Com quatro mil reais pode cobrir o especial e ainda sobra um pouco para programar as despesas do mês que entra e para presentear os meninos. E quem sabe comprar aquela blusa pela qual se encantou? Está se sentindo pouco a pouco mais leve. Repara agora que a chuva cessou. Acha até um pouco engraçado aqueles guarda-chuvas se fechando nas mãos de um povo tão aflito quanto ela. O cachorro magro estava agora explorando outra lata, buscando ainda uma fonte de sustentação pra viver.
_Pobre animalzinho, se tivesse espaço em casa, talvez eu o acolheria.
Olha, agora encorajada, uma vitrine e não só pode cortejar, com mais descontração, as tentações das prateleiras, como também vê por outro ângulo a sua silhueta na reflexão da mesma.
_Até que, com um pouco de dieta e de academia, um jeitinho melhor com as “bases” no rosto, eu não assustaria tanto.
À frente da joalheria, o coração ensaiando uma disparadinha, a coragem ajuda e um “oi” sai quase involuntariamente, ao que o requisitado jovem responde com simpatia e com um beijo no ar. Um segundo que rejuvenesce Ana Maria em dez anos.
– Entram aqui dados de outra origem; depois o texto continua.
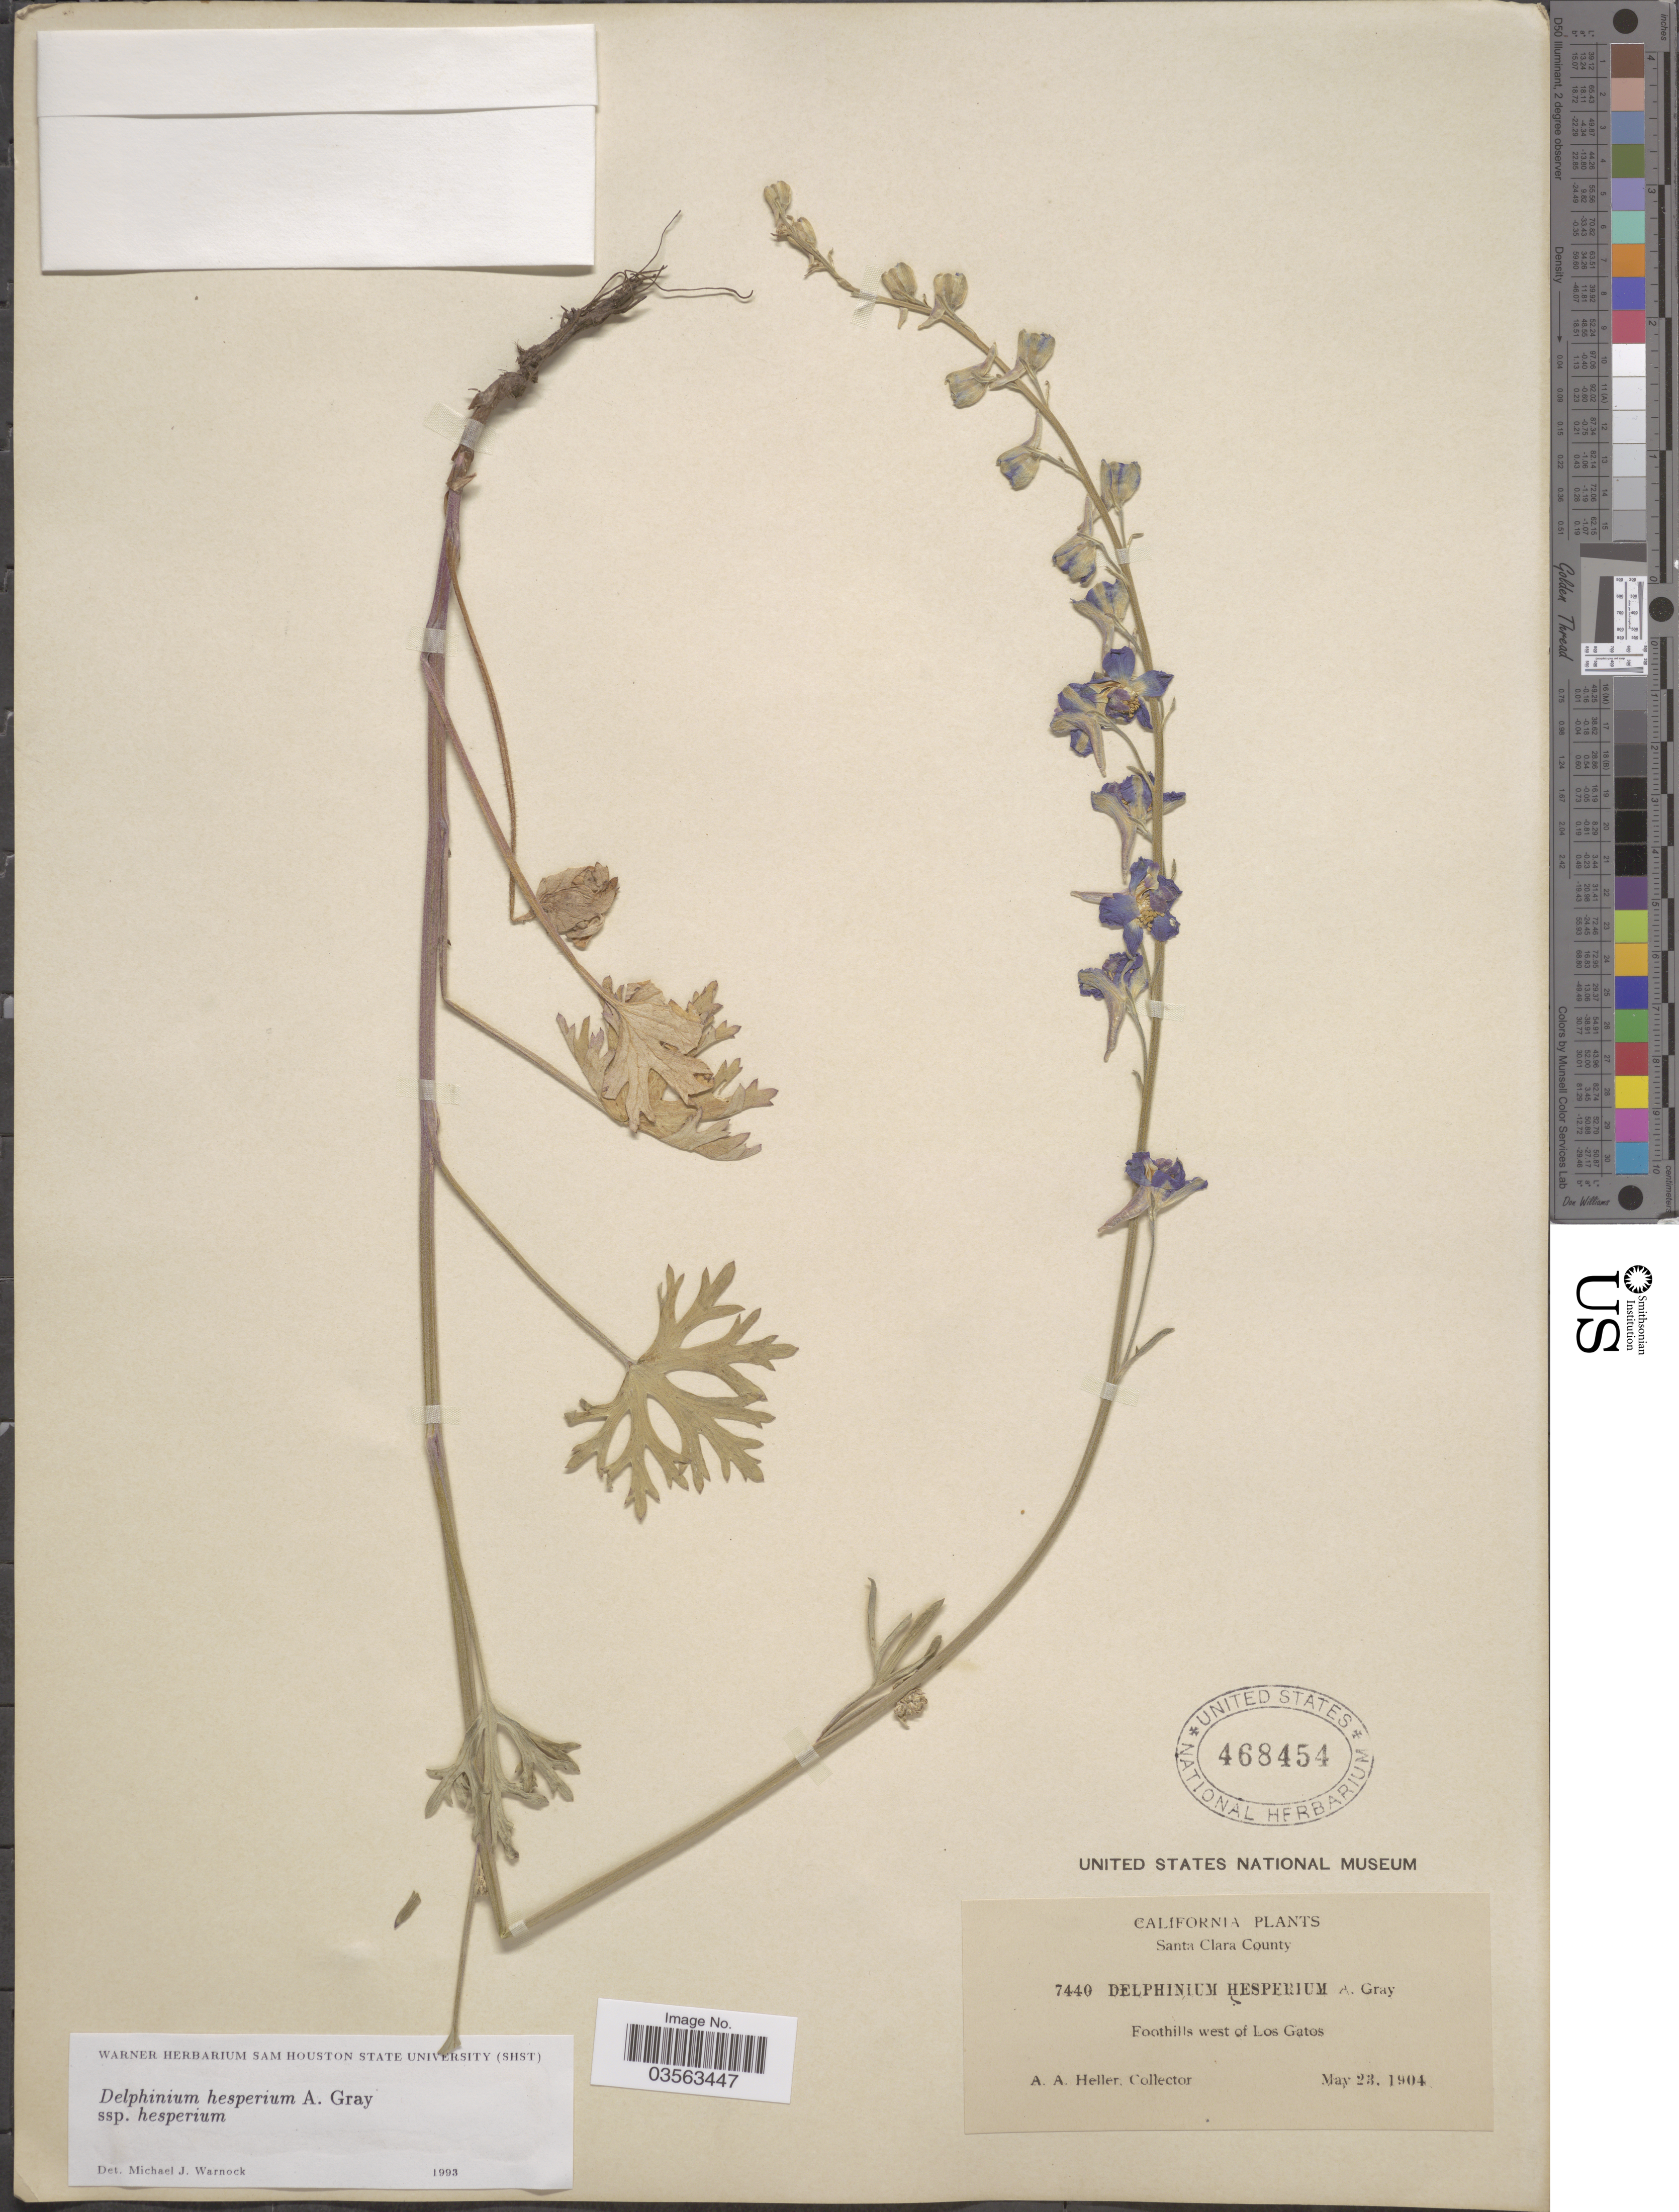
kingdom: Plantae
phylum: Tracheophyta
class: Magnoliopsida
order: Ranunculales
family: Ranunculaceae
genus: Delphinium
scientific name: Delphinium hesperium subsp. hesperium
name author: A. Gray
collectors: A. A. Heller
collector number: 7440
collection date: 1904-05-23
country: United States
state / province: California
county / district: Santa Clara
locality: Santa Clara County. Foothills west of Los Gatos.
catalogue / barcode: US 468454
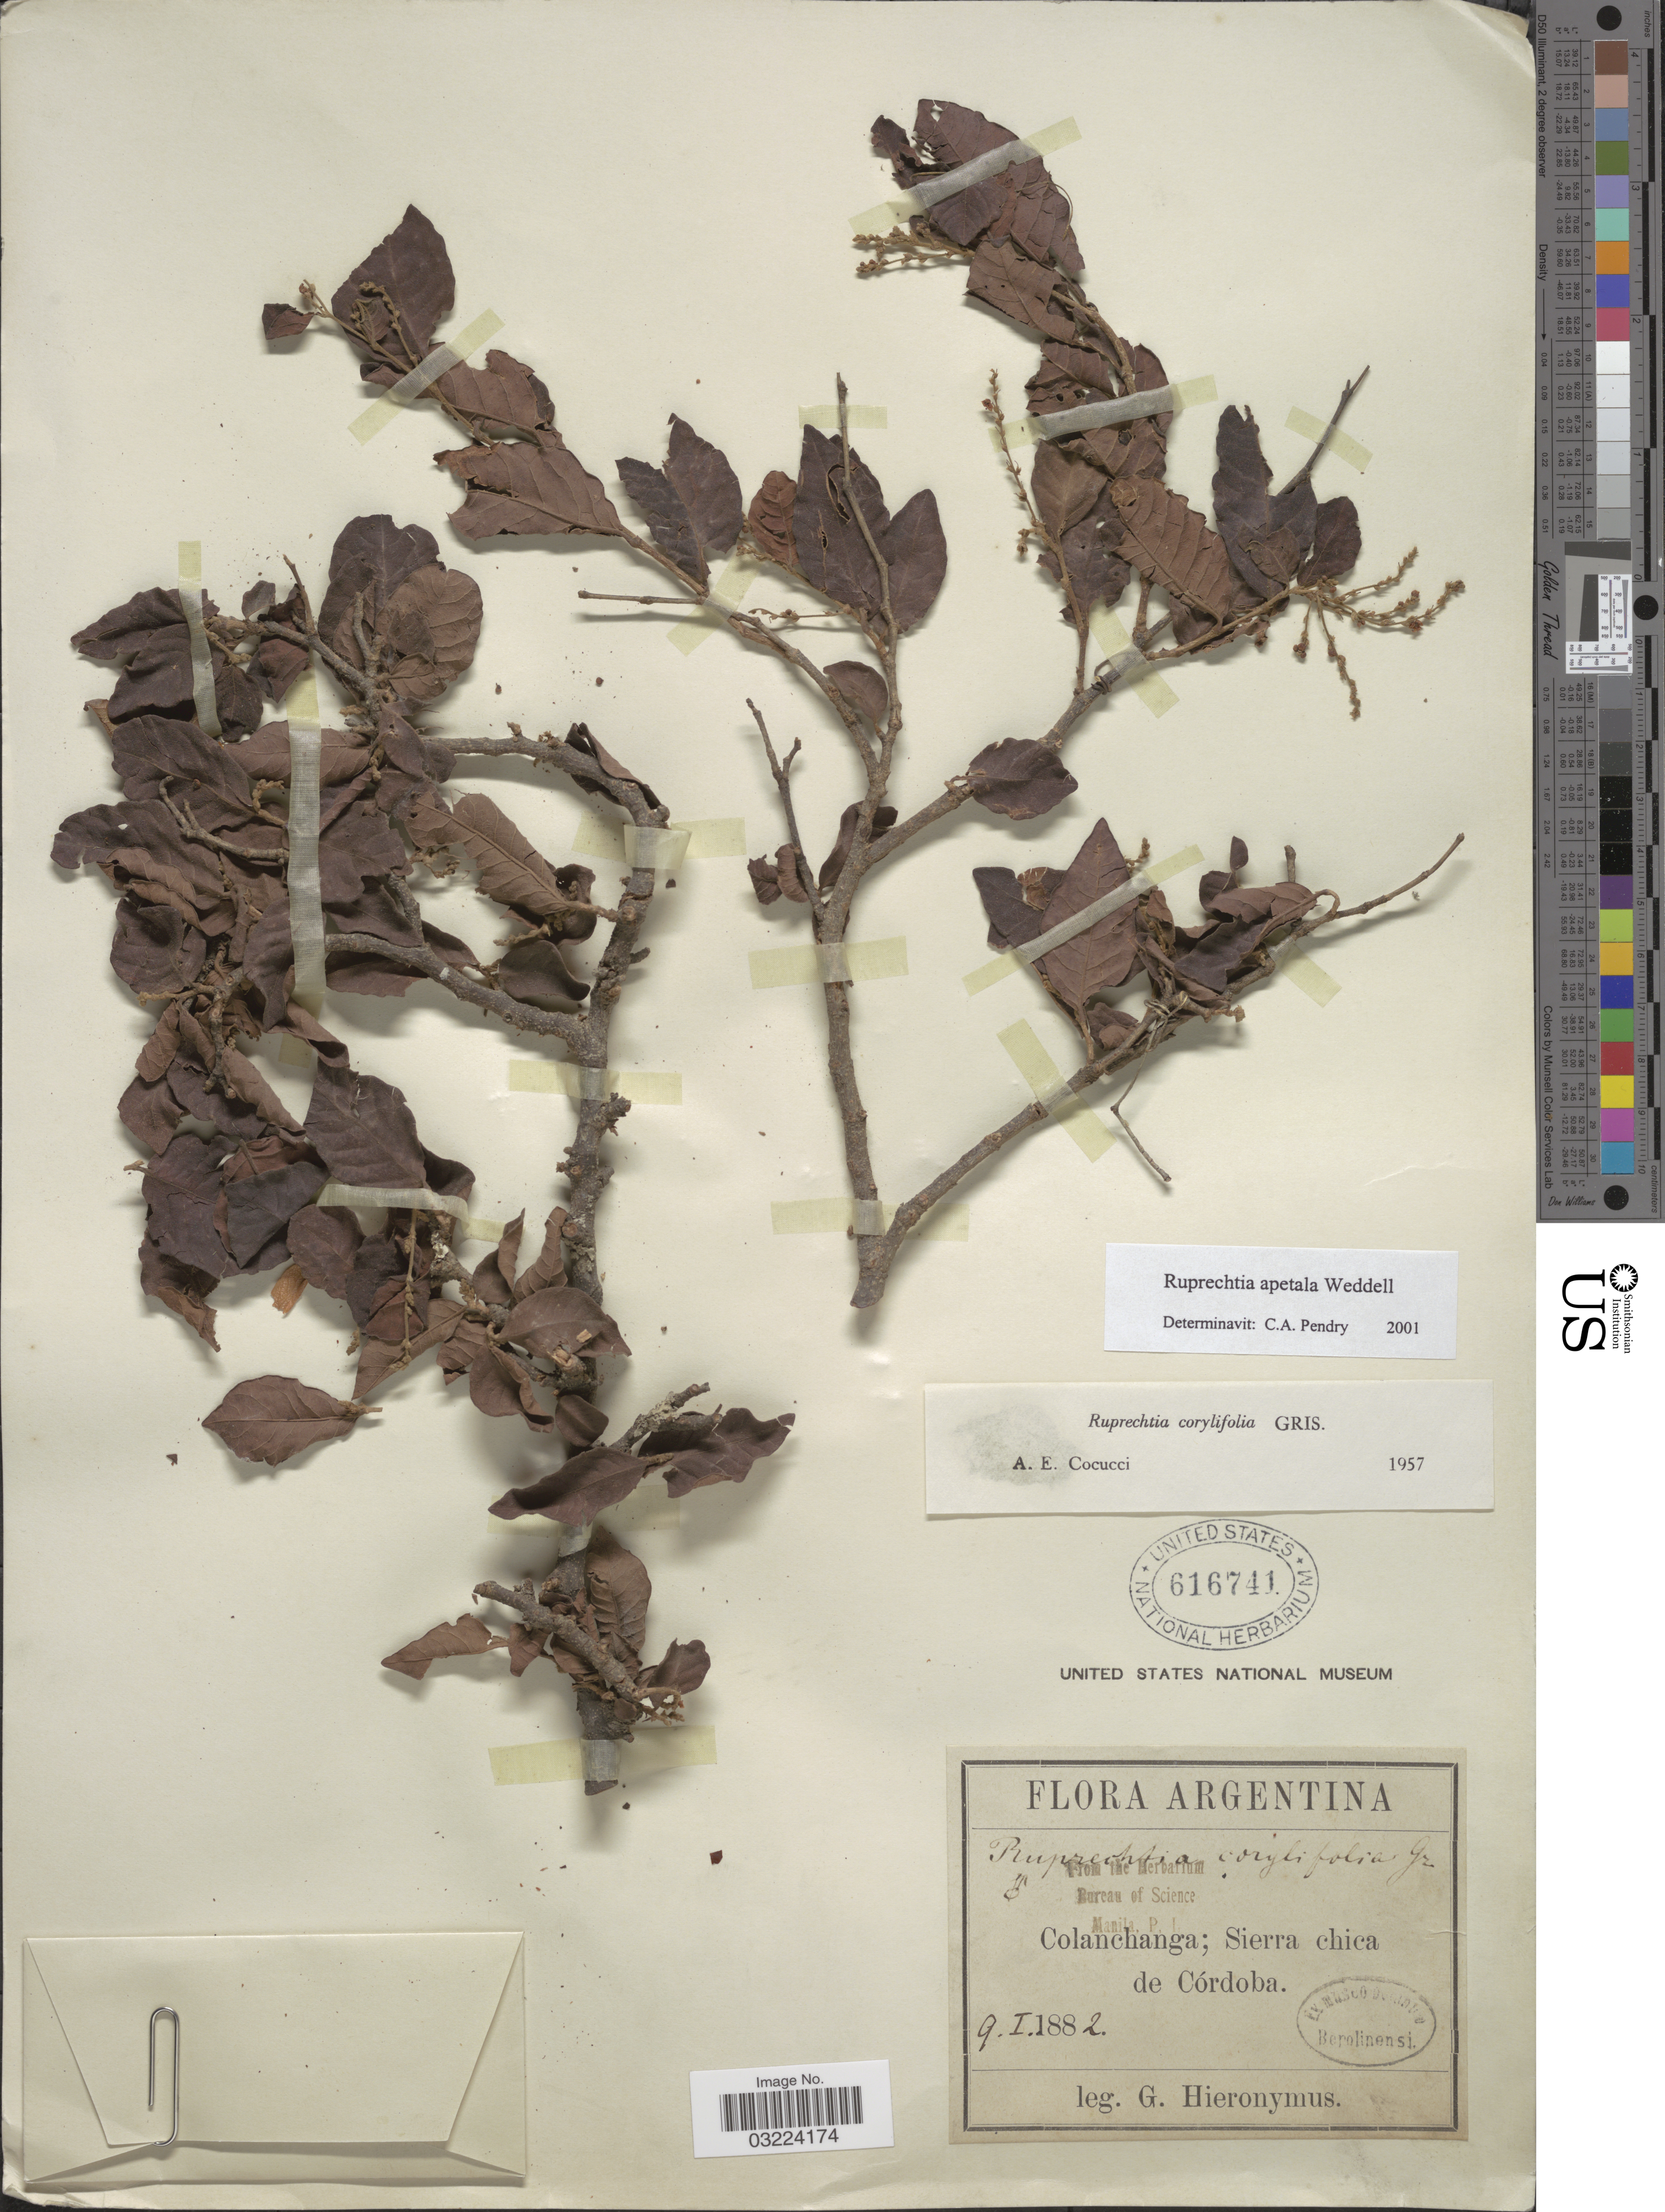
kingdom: Plantae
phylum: Tracheophyta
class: Magnoliopsida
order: Caryophyllales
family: Polygonaceae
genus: Ruprechtia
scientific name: Ruprechtia apetala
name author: Wedd.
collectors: G. H. Hieronymus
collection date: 1882-01-09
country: Argentina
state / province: Cordoba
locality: Colanchanga; Sierra chica de Córdoba.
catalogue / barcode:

E olha que Natanael continua na sua vadiagem em confabulações regadas a gargalhadas com o mesmo casal.
_Pensando bem, é melhor o som das risadas do que de lamentações.
Os gazeteiros passam de novo por ela, alardeando.
_Acho que a vida seria muito chata não fosse a agitação das crianças.
E no outro lado da calçada, parado sob outra marquise, o mesmo casal meloso da loteria. O “show” continua e Ana Maria diferente, pensa:
_O amor é belo!
E pensando assim, por que não dar uma ligadinha para o pai dos seus filhos? Afinal precisam conversar sobre o que tem em comum. E quem sabe não “rola” um relaxante e revigorante “affair”?